• As compared to 1 percent of young women, 26 percent of men in India (in the age group 15-24 years) are more likely to have high-risk sex with a non-marital, non-cohabiting partner in the last 12 months.
• Maternal mortality ratio (i.e. the number of deaths to women per 100,000 live births which result from conditions related to pregnancy, delivery, the postpartum period, and related complications) in India stood at 200 in 2010 as compared to 37 in China.
• Percentage of births attended by skilled health personnel (doctors, nurses or midwives) in India stood at 58 as compared to 96 in China during the latest available data between 2000 and 2010.
• In India 47 percent girls get married before age 18. Adolescent birth rate (i.e. the annual number of births to women 15 to 19 years of age per 1,000 women in that age group) in India stood at 39 as compared to 6 in China during the latest available data between 1991 and 2010.
• Total fertility rate per woman (i.e. the number of children a woman would have during her reproductive years if she bore children at the rate estimated for different age groups in the specified time period) during 2010-2015 in India stood at 2.5 while in China it was 1.6.
• The report has suggested that increasing the range of methods, managing health workers in a less directive way, and making the family planning programme more responsive to local needs has contributed to increasing demand for family planning in India. The report has been critical towards coercive methods adopted during the family planning programme in India during the 1970s.

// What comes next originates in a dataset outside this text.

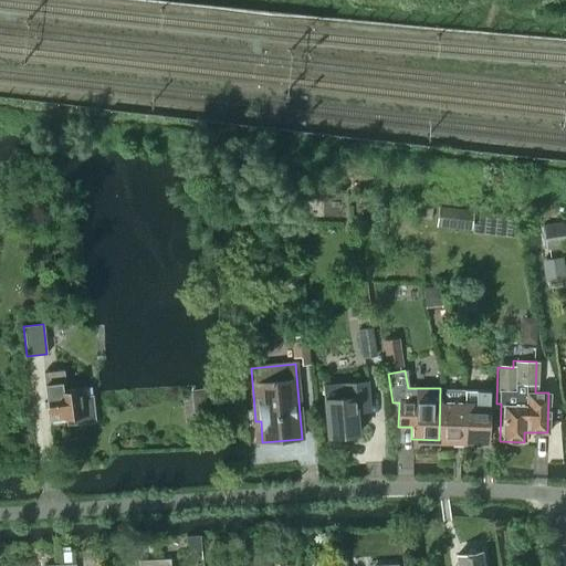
[(44,385),(49,420),(66,419),(66,426),(94,422),(91,397),(82,397),(81,389),(65,390),(63,371),(43,374),(45,385),(44,385)]
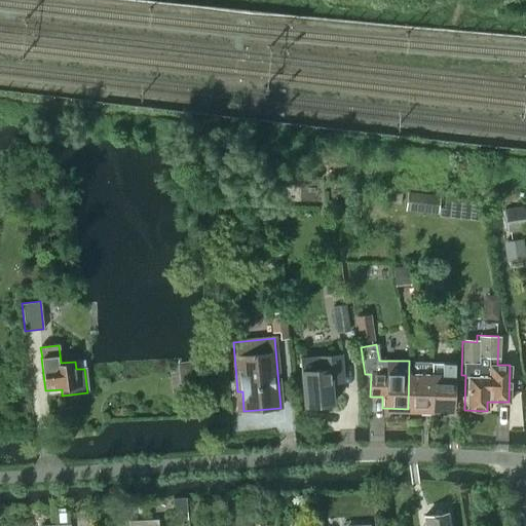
[(341,354),(320,357),(300,359),(304,405),(333,403),(331,382),(343,381),(341,354)]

• An estimated 222 million women globally lack access to reliable, high-quality family planning services, information and supplies, putting them at risk of unintended pregnancy. An additional $4.1 billion is necessary each year to meet the unmet need for family planning of all 222 million women who would use family planning but currently lack access to it
• Making voluntary family planning available to everyone in developing countries would reduce costs for maternal and newborn health care by $11.3 billion annually.
• Shortages of contraceptives are only one reason why millions of people are still unable to exercise their right to family planning. Access to family planning may also be restricted by forces including poverty, negative social pressures, gender inequality and discrimination.
• A study concluded that spacing pregnancies by three to five years could reduce infant death by 46 per cent in developing countries.
• Of the 80 million unintended pregnancies that are projected to occur in 2012 globally, an estimated 40 million will likely end in abortion. Addressing the unmet need for family planning worldwide would avert 54 million unintended pregnancies and result in 26 million fewer abortions.